My son is constantly overstimulated, and school was just making it worse, so now we’re homeschooling. But honestly? It’s not any better. I wanted to have flexibility to adapt to what he needs.
He doesn’t listen to me, he argues about everything, and nothing gets done unless it’s something he picked and it’s easy for him. I keep telling him, he’s not going to learn anything that way but he doesn’t care. He just shrugs or walks off like I’m the crazy one.
Everyone keeps saying, age eight is so sweet because they’re still listening to adults. Really? That is not my experience. I feel like I’m constantly chasing him, and dealing with his energy, and maybe this is just who he is. We had him evaluated and the report said he’s smart and there’s nothing wrong. Great. So it’s just me, then?
I’m a very flexible person but I don’t know what to do. Do I just let him do whatever he wants? I don’t know anyone else dealing with this. I’m overwhelmed and I know I’m failing at this. What do other parents do? What did you do?
The flexibility you offer him is exhausting both of you. The great thing about homeschooling is you can have flexible curriculum. The days still need structure. We all need structure but especially kids.
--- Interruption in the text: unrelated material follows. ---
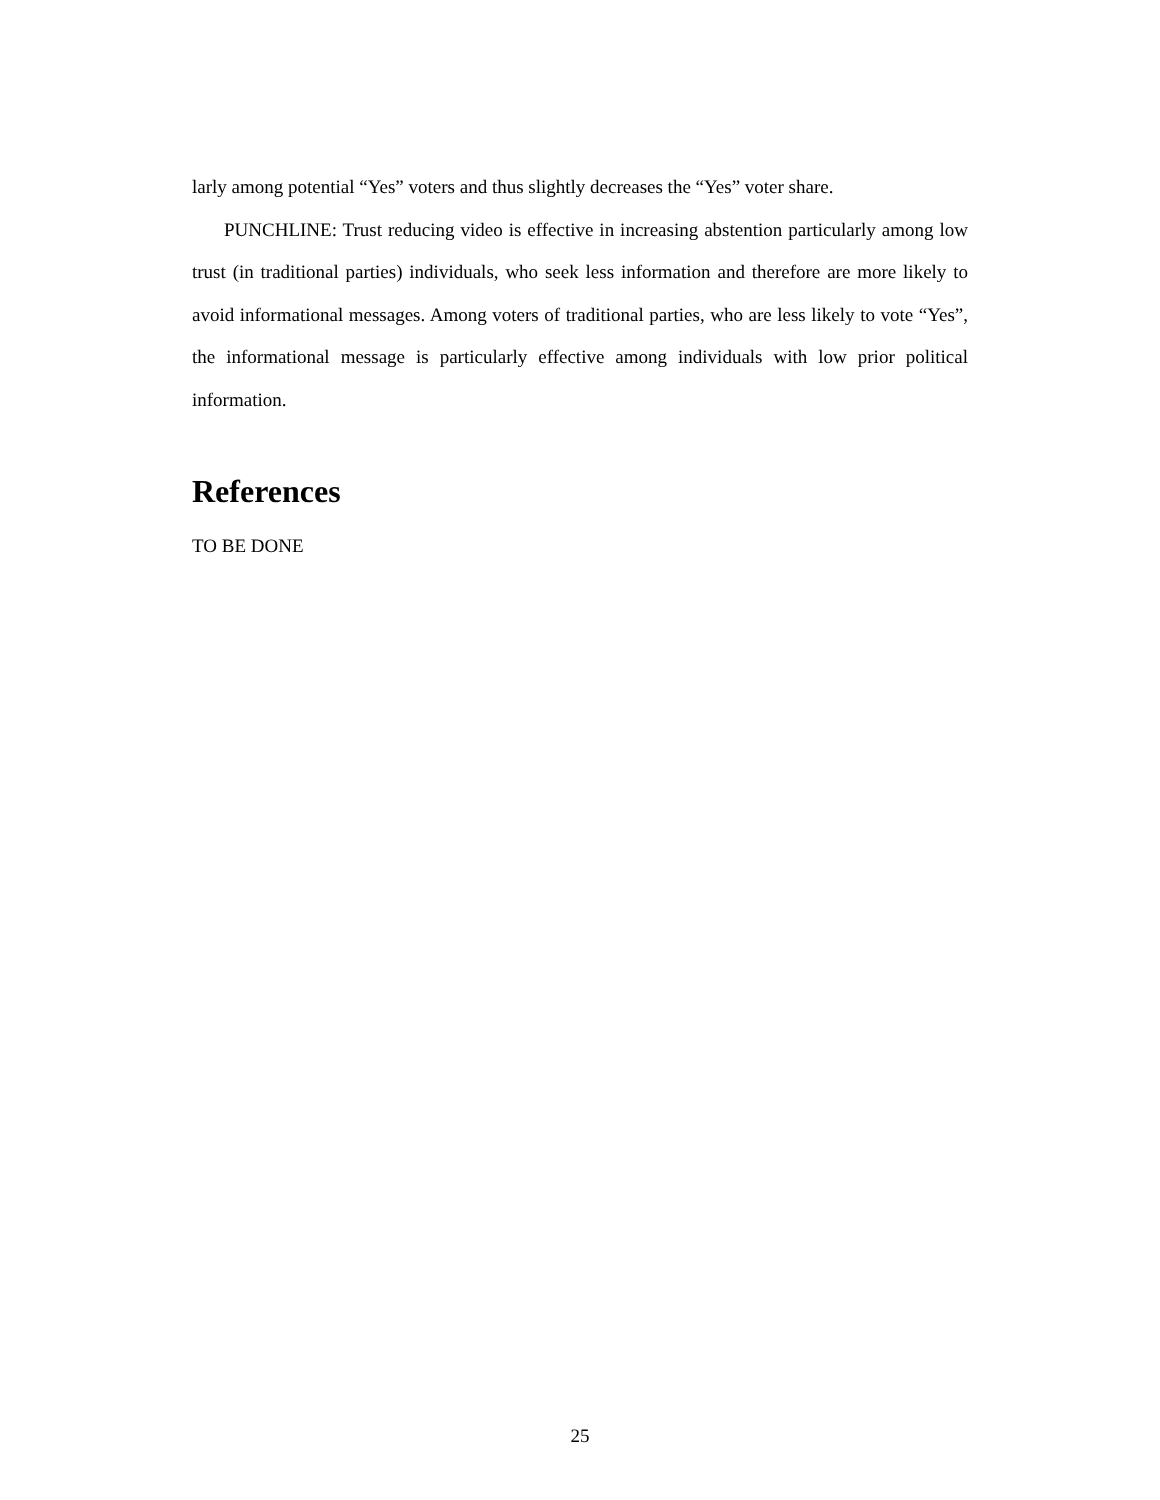larly among potential “Yes” voters and thus slightly decreases the “Yes” voter share.
PUNCHLINE: Trust reducing video is effective in increasing abstention particularly among low trust (in traditional parties) individuals, who seek less information and therefore are more likely to avoid informational messages. Among voters of traditional parties, who are less likely to vote “Yes”, the informational message is particularly effective among individuals with low prior political information.
References
TO BE DONE
25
1. You are the same your son. You listen to what people tell you and you pick and choose based on how hard it would be and how much you care. It’s all people with autism because we have less ability to do hard things than other people. (Hard = not interesting to us)
2. Your son does not need to evaluate everything to see if he wants to do it. He is a child. If he has a routine at home that you keep the same every single day then he will do the routine. If you are always doing something different then you model for him that we change things every day so he is doing that too — deciding what he wants to do on a daily basis.
3. Routine is the only way to parent. Neurotypical people do it easily. Autistic parents think parenting is boring and definitely a parenting routine is boring, so routine comes harder to an autistic parent. A routine for your son is that every hour of every day he knows what he’s doing. Then you can clearly see that when you change that, you make your day (and his) harder So you think twice about changing the schedule Right now there is not a schedule so you don’t even think about “am I changing the schedule”.
4. Start doing this do it with dinner to bed. Dinner the same every night. Same time. After dinner routine to bed the same every night. That means no going out. No staying up late. No “this will be fun and different”. If you get that set then you can think about doing other parts of the day.